For years I laughed at my father doing his morning yoga. I thought it was boring, really non-intensive and frankly not inspirational. Looking at the Pilates class curriculum in the US, I saw how much of the core abdominal strength came from yoga asanas.
In Thailand I saw how much of the famous Thai massage was influenced by yoga, where every move was a guided asana. In the Bikram Yoga/Power Yoga class in Bangkok, I was the only Indian and I was the only one who could not manage the complex asanas while my Australian and Thai classmates went from stretch to stretch and asana to asana with ease, looking at me with shades of bewilderment.
As an Indian I was supposed to have a head start on this stuff. Well I huffed and puffed my way through to respectable completion but not before vowing to get a fix on Patanjali.
What was the point I had missed, I wondered? Was it the fact that there was more flexibility and experimentation in the eastern approach to yoga than I related to? Yet for the final fix I found everything falling into place only when I went to the Yoga Institute in Santa Cruz, Mumbai, and saw how ashtanga yoga was a holistic approach to balanced living.
My grandfather was a well-known vaidya of his time but as far as we were concerned, ayurveda was yuck—chyawanprashes, Charaka and churans. Pink and blue pills were infinitely more interesting. And in later years I must admit I have found it easier to read New Age motivator Deepak Chopra on ayurveda rather than my grandfather’s texts even though purists may scoff.
At a spiritual retreat in Bodh Gaya in Bihar, Martin, a young dharma teacher based in France, asked me if I knew his guru who lived in the Himalayas. Of course I didn’t. I didn’t know anyone who lived in the Himalayas for that matter but it did get me thinking. Years later, I did track down Martin’s guru Satchidananda Maharaj in a small kuti in Dharamkot above McLeod Ganj near Dharamsala.
We had a wonderful conversation on existence and God and how Indians were losing the plot while westerners came with more discipline. With hot sooji halwa made by the guru himself, it was my first encounter
with a honest-to-goodness Indian guru from the Himalayas. But he came to me via the French Pyrenees. My list of rediscovery can go on.

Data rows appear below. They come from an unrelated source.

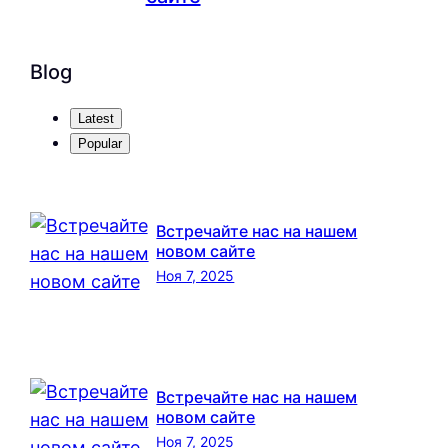
Blog
Latest
Popular
Встречайте нас на нашем
новом сайте
Ноя 7, 2025
Встречайте нас на нашем
новом сайте
Ноя 7, 2025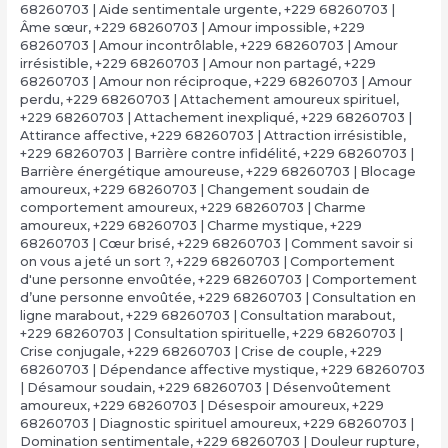
68260703 | Aide sentimentale urgente
,
+229 68260703 |
Âme sœur
,
+229 68260703 | Amour impossible
,
+229
68260703 | Amour incontrôlable
,
+229 68260703 | Amour
irrésistible
,
+229 68260703 | Amour non partagé
,
+229
68260703 | Amour non réciproque
,
+229 68260703 | Amour
perdu
,
+229 68260703 | Attachement amoureux spirituel
,
+229 68260703 | Attachement inexpliqué
,
+229 68260703 |
Attirance affective
,
+229 68260703 | Attraction irrésistible
,
+229 68260703 | Barrière contre infidélité
,
+229 68260703 |
Barrière énergétique amoureuse
,
+229 68260703 | Blocage
amoureux
,
+229 68260703 | Changement soudain de
comportement amoureux
,
+229 68260703 | Charme
amoureux
,
+229 68260703 | Charme mystique
,
+229
68260703 | Cœur brisé
,
+229 68260703 | Comment savoir si
on vous a jeté un sort ?
,
+229 68260703 | Comportement
d'une personne envoûtée
,
+229 68260703 | Comportement
d’une personne envoûtée
,
+229 68260703 | Consultation en
ligne marabout
,
+229 68260703 | Consultation marabout
,
+229 68260703 | Consultation spirituelle
,
+229 68260703 |
Crise conjugale
,
+229 68260703 | Crise de couple
,
+229
68260703 | Dépendance affective mystique
,
+229 68260703
| Désamour soudain
,
+229 68260703 | Désenvoûtement
amoureux
,
+229 68260703 | Désespoir amoureux
,
+229
68260703 | Diagnostic spirituel amoureux
,
+229 68260703 |
Domination sentimentale
,
+229 68260703 | Douleur rupture
,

In Bodhgaya, Yvonne, a teacher in the Buddhist tradition, asked me if I knew her guru in Shirdi, 285 km from Mumbai. Yes I did, I said confidently. But her guru was not Sai Baba; he was a living guru whose artis and bhajans are famous in Shirdi.
Even Ramesh Balsekar, who is the last living disciple of Nisargadatta Maharaj and who I discovered was almost my neighbour in Mumbai, was first introduced to me along with advaita philosophy by a western teacher named Christopher Titmus.
In the cross-cultural churning everyone else seemed better informed about India while I knew a lot about Europe and the US. I suppose it comes from being part of a generation that did not state confidently, “we are like this only” but wanted to be like them only.
Many of us opted for westernised worldviews—our degrees were from the best institutes in India and the US. And when it came to jobs, the World Bank, electronic media and investment banking were among the milestones of our success.
And while we were discovering the world outside, India was being co-opted by the world. A bit like cotton going to Manchester and returning as an expensive cloth. Ayurveda is being repackaged brilliantly in America and will soon be re-sold in India. So will tantra, sattvik food, meditation, neem and so on.
Our post-Sony playstation generation next may well believe yoga is an American fitness regime, ayurveda a branch of allopathy, and that the Buddha stopped off in California en route to Kushinagar. But it is never too late to come home. Back to the source… Like Coomar I have learnt to appreciate the richness of my own culture. But not before discovering and exploring the world outside.